#### Supplied records
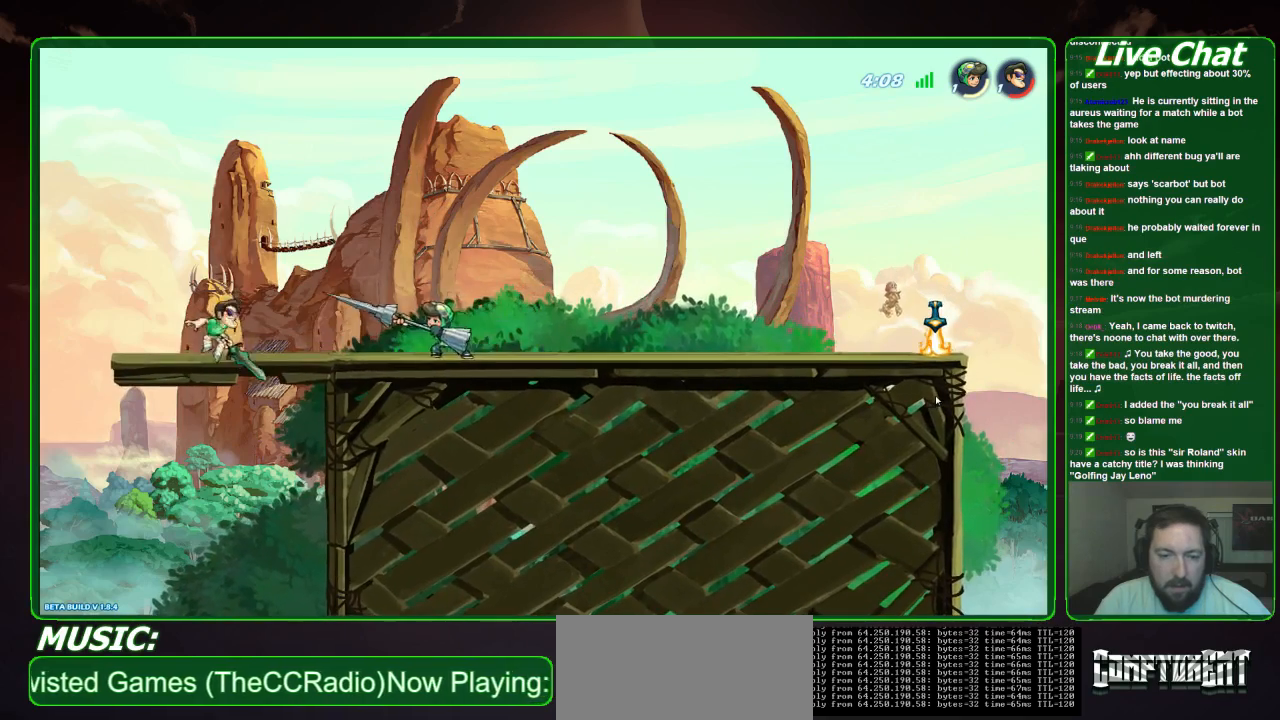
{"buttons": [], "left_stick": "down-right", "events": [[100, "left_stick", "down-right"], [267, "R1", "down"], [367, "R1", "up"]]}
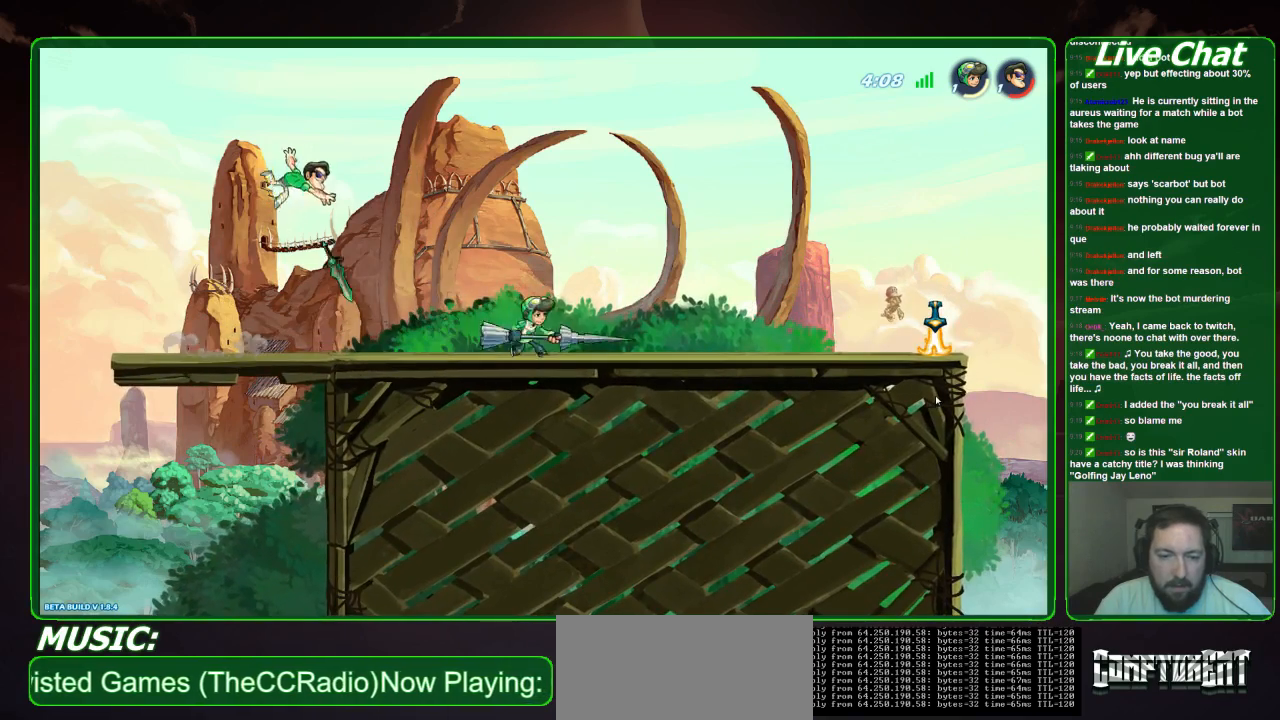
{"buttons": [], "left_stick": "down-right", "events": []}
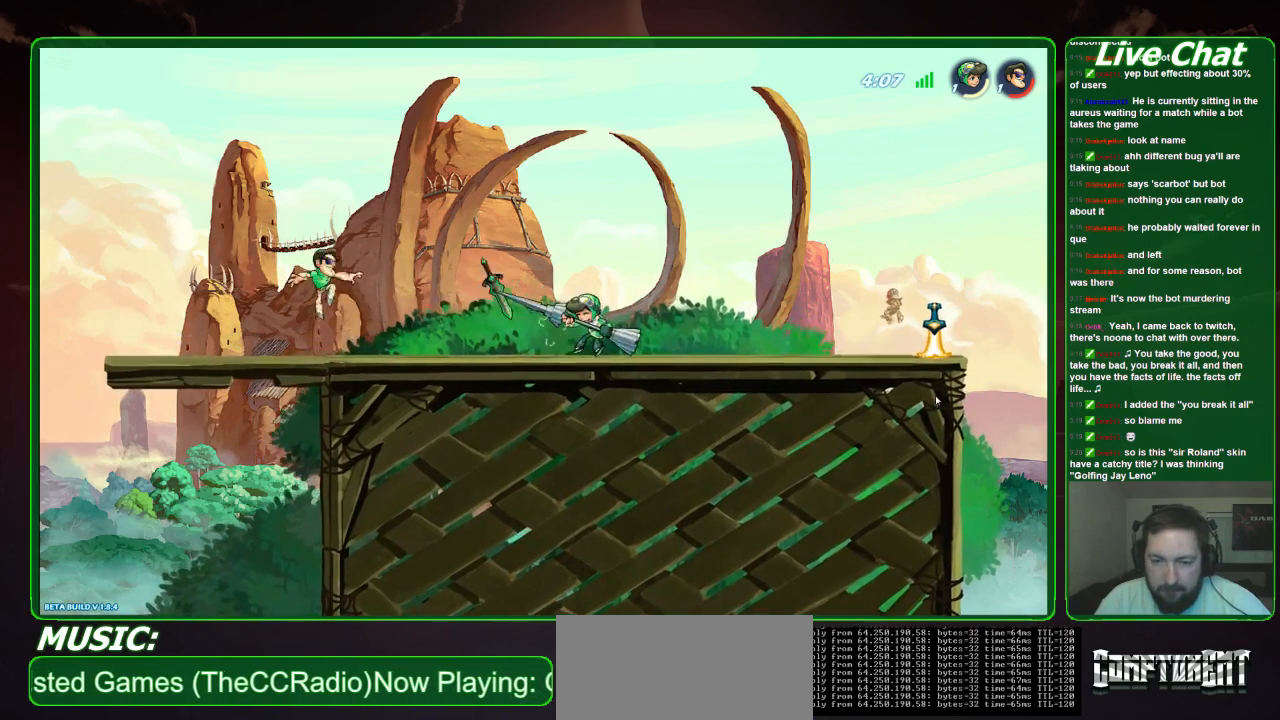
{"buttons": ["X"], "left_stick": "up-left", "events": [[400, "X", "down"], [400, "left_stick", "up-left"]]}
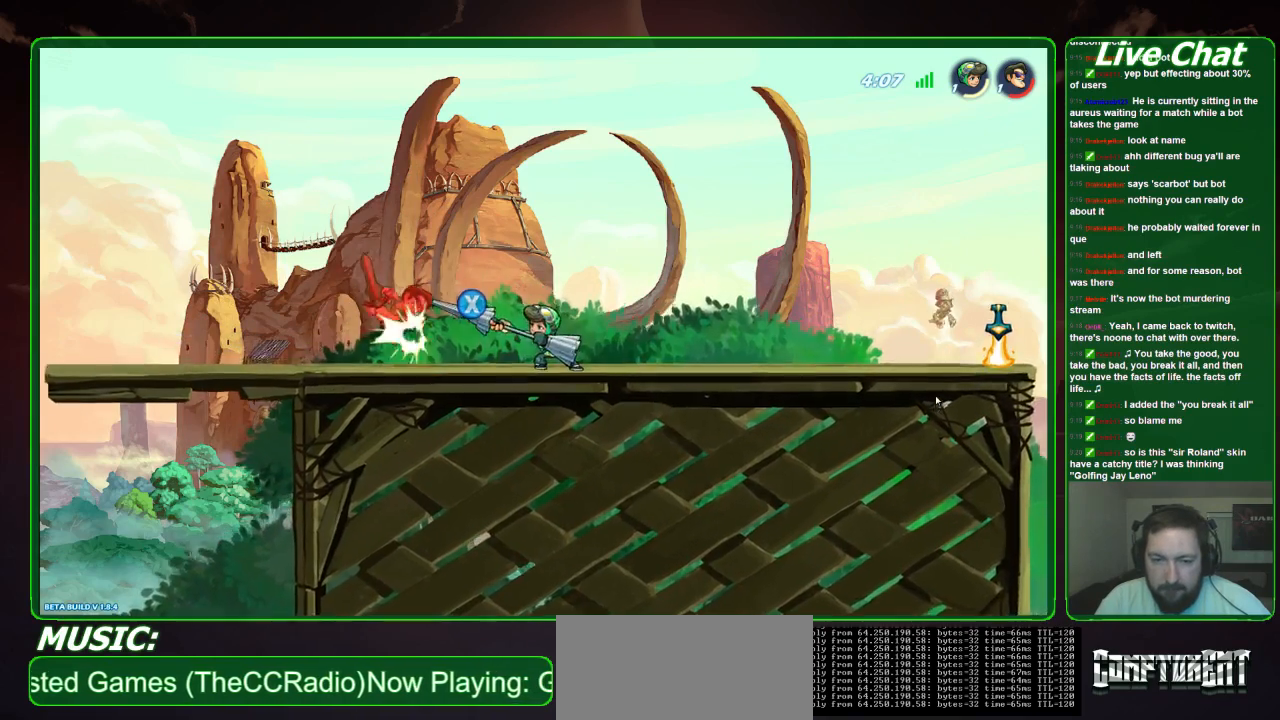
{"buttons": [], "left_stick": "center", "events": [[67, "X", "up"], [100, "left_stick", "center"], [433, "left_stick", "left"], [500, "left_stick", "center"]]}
########
#### Supplied records
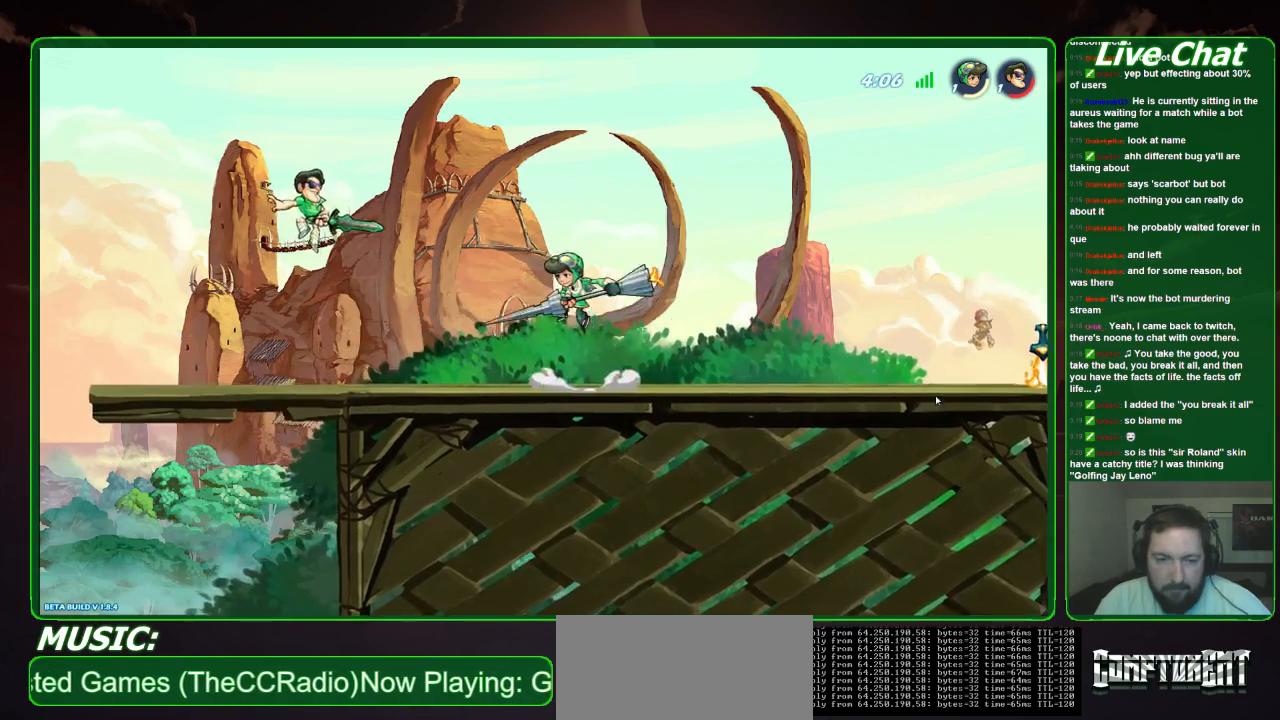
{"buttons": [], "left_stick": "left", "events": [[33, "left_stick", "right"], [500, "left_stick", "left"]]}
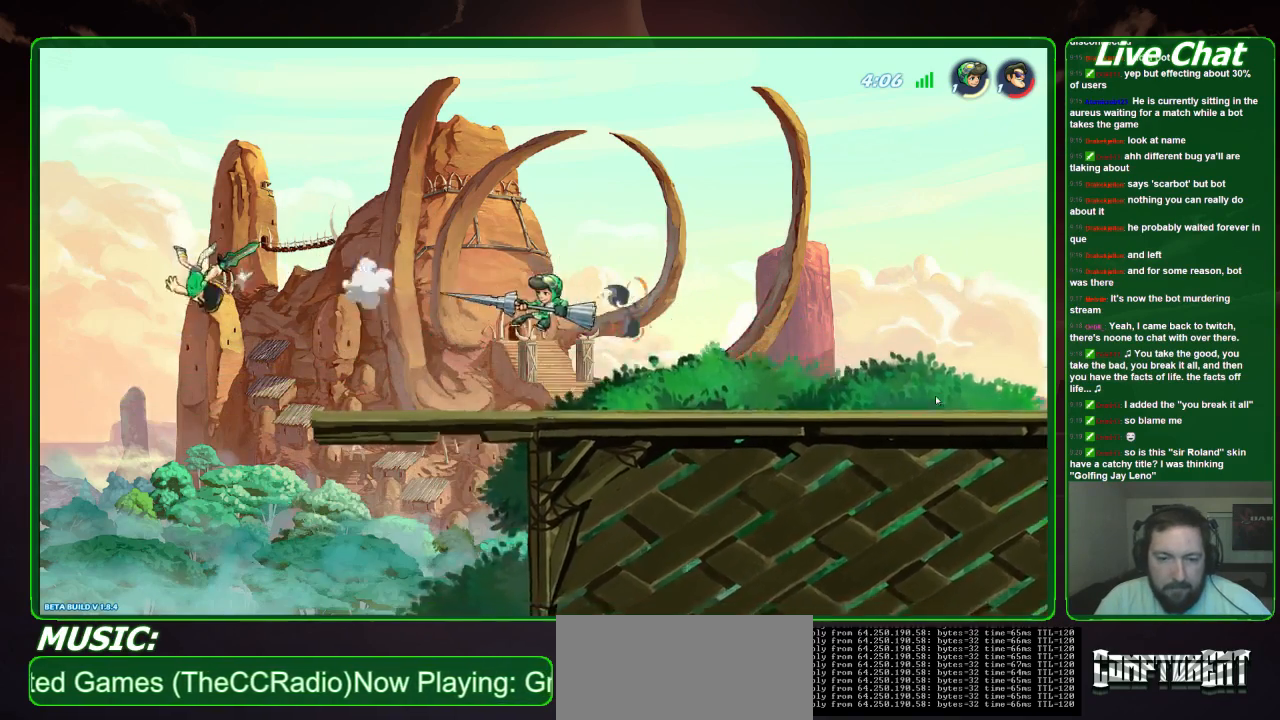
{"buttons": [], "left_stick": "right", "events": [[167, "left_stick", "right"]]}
########
Exercise description: Search the data and copy each line containing "down".

Answer to this task:
{"buttons": [], "left_stick": "down-right", "events": [[100, "left_stick", "down-right"], [267, "R1", "down"], [367, "R1", "up"]]}
{"buttons": [], "left_stick": "down-right", "events": []}
{"buttons": ["X"], "left_stick": "up-left", "events": [[400, "X", "down"], [400, "left_stick", "up-left"]]}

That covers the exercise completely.